Codex CLI
Codex is an OpenAI-shape client, so it plugs into the gateway the same
way any OpenAI SDK does: point it at the gateway base URL and give it a
gateway key. Codex reads provider configuration from
~/.codex/config.toml. Once the custom provider is the default, every
Codex turn (planning, edits, shell commands) routes through the gateway.
Drop-in switch
Add a custom model provider to ~/.codex/config.toml and make it the
default:
model = "auto"
model_provider = "iq-routing"
[model_providers.iq-routing]
name = "IQ Routing"
base_url = "https://gateway.iq-routing.com/v1"
env_key = "IQ_GATEWAY_KEY"
wire_api = "chat"
Then export your gateway key under the name you gave env_key and run
Codex:
export IQ_GATEWAY_KEY="gw_live_xxxxxxxx"
codex
base_url keeps the /v1 suffix here, since Codex calls
/v1/chat/completions. wire_api = "chat" pins the Chat Completions
wire format, which the gateway routes and caches like any other
OpenAI-shape call. model = "auto" hands model choice to the
classifier; pin a concrete id or a capability alias instead if you want
(see below).
Verify it routes
Start Codex in a scratch repo and give it a one-line task
(“print the current date”). The turn completes with the
gateway's standard latency. Open your dashboard at /requests and
the most-recent row is the Codex request, with the classifier's
chosen model and the cache-hit status. The response also carries the
x-iq-routing header (chosen_provider, chosen_model, cache_hit),
so you can confirm which concrete model handled the turn.
Using capability aliases
Set model to a cap:<name> alias to route by stable intent instead of
a pinned model id.
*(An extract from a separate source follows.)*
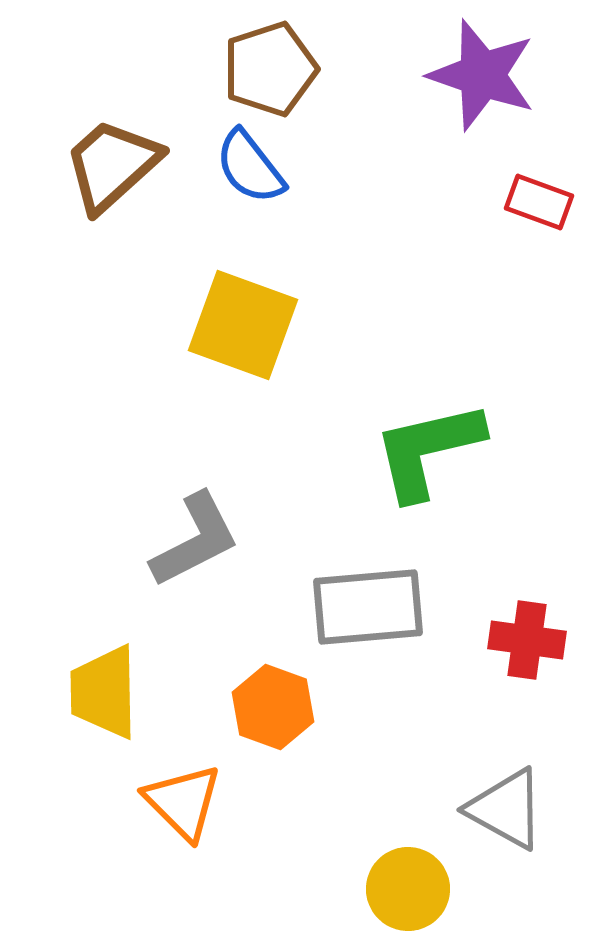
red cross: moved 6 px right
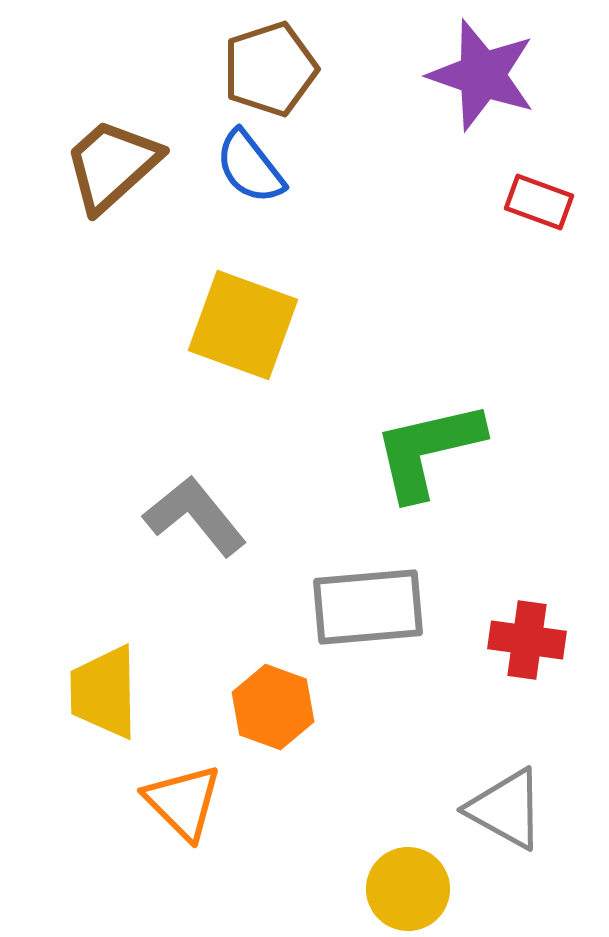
gray L-shape: moved 24 px up; rotated 102 degrees counterclockwise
The six default capabilities are reason-heavy,
tool-call-strict, long-context-128k, vision, cheap-fast, and
json-mode:
model = "cap:reason-heavy"
model_provider = "iq-routing"
Codex sends that string through as the model field on each call, and
the gateway resolves it to a concrete model at routing time, shaped by
your per-org overrides and circuit-breaker state. See the capability
aliases docs for the full resolver decision tree.
Common gotchas
Codex resolves configuration in the order CLI flags, then environment,
then config.toml. If a global OPENAI_BASE_URL is already exported it
can shadow the named provider; unset it and rely on the
model_providers.iq-routing block, which is explicit.
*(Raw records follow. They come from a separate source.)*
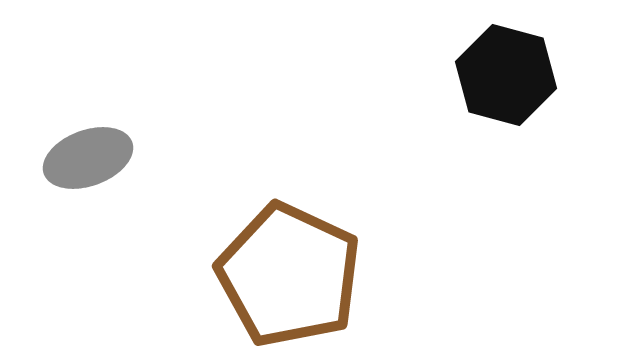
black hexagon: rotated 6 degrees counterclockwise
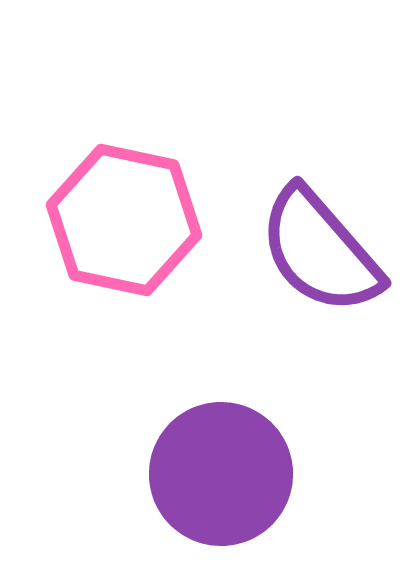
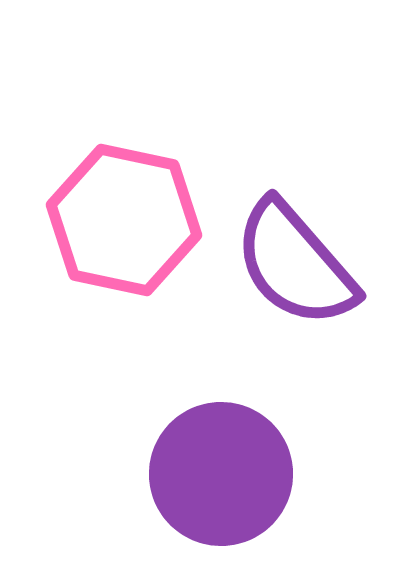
purple semicircle: moved 25 px left, 13 px down
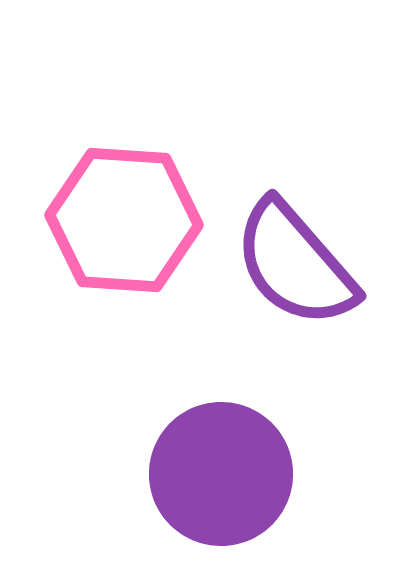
pink hexagon: rotated 8 degrees counterclockwise
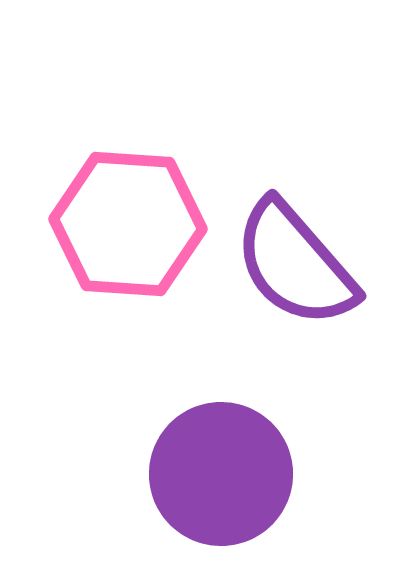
pink hexagon: moved 4 px right, 4 px down
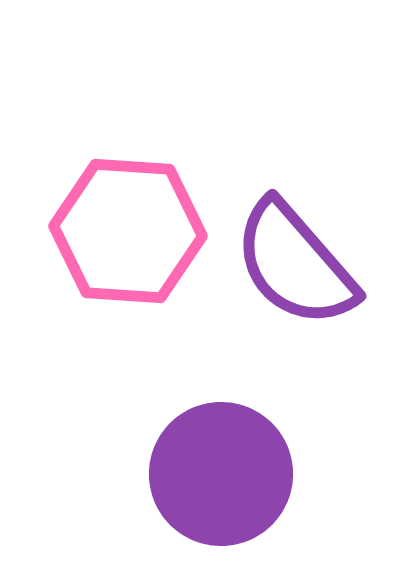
pink hexagon: moved 7 px down
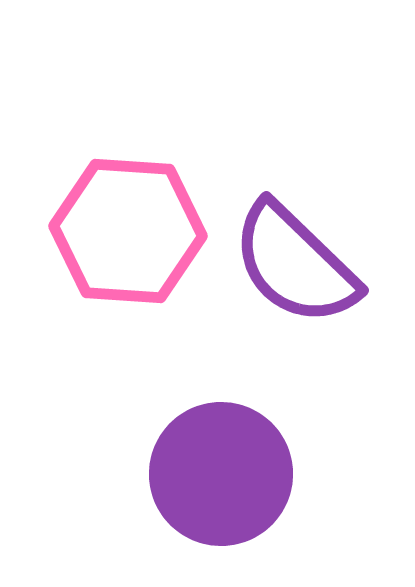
purple semicircle: rotated 5 degrees counterclockwise
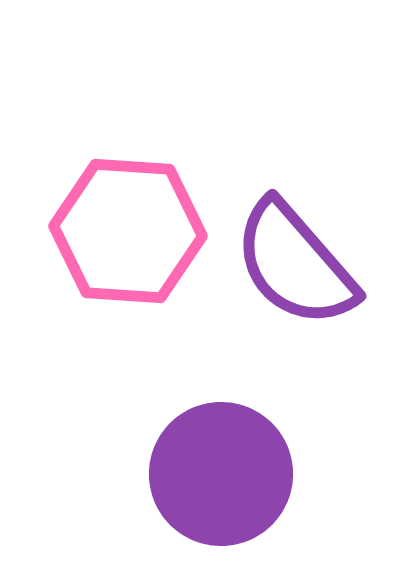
purple semicircle: rotated 5 degrees clockwise
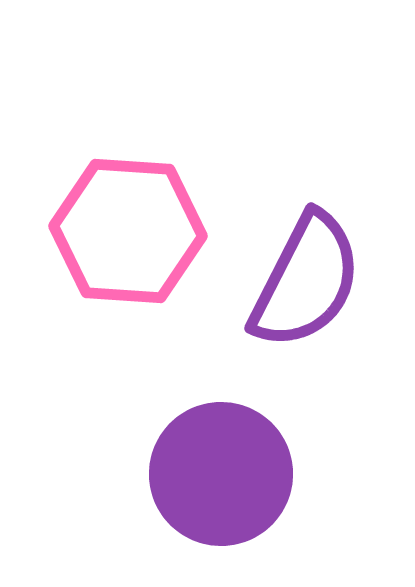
purple semicircle: moved 11 px right, 17 px down; rotated 112 degrees counterclockwise
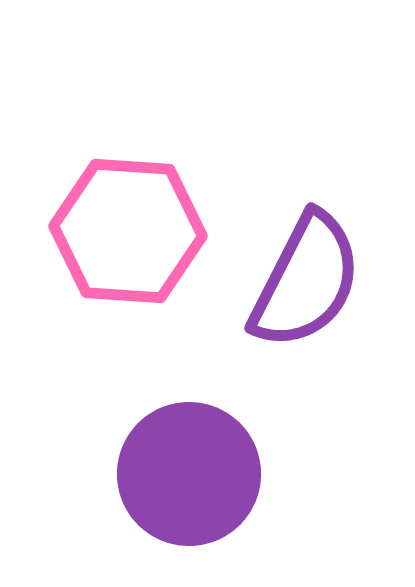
purple circle: moved 32 px left
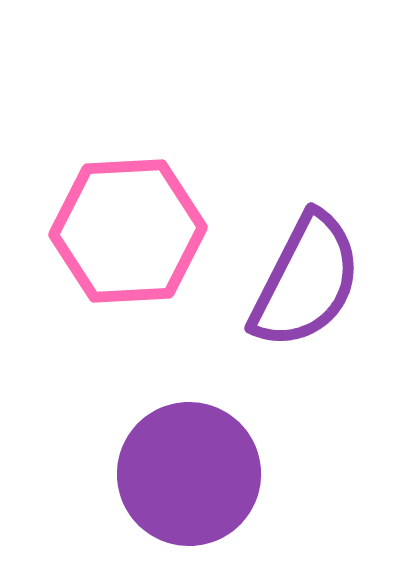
pink hexagon: rotated 7 degrees counterclockwise
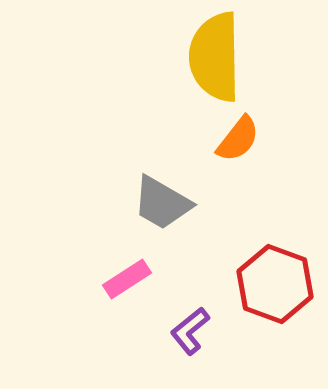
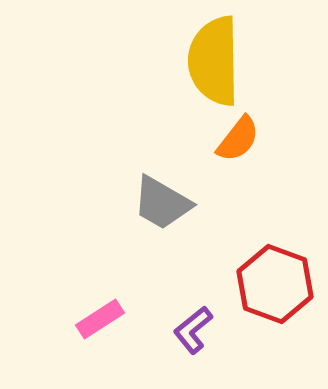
yellow semicircle: moved 1 px left, 4 px down
pink rectangle: moved 27 px left, 40 px down
purple L-shape: moved 3 px right, 1 px up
If a run errors with a wire-format complaint, confirm wire_api = "chat". Some Codex models default to the Responses API; the gateway
supports both, but Chat Completions is the broadest-compatible path and
the one this recipe pins.
Codex sends its own system prompt and tool definitions; the gateway
passes them through untouched and routes on the full request. Each Codex
turn is its own row in /requests; the gateway does not collapse a
multi-turn session into one entry.
The field names above match the current Codex CLI provider schema. If a
future Codex release renames them, the mechanism is unchanged: a custom
provider whose base_url is the gateway and whose key is your
gw_live_ gateway key.
Verify it routed
Every Codex turn shows up as its own row in /requests with the routing
decision and cost. Send one prompt, then open the requests view to confirm
the gateway received it and picked a model.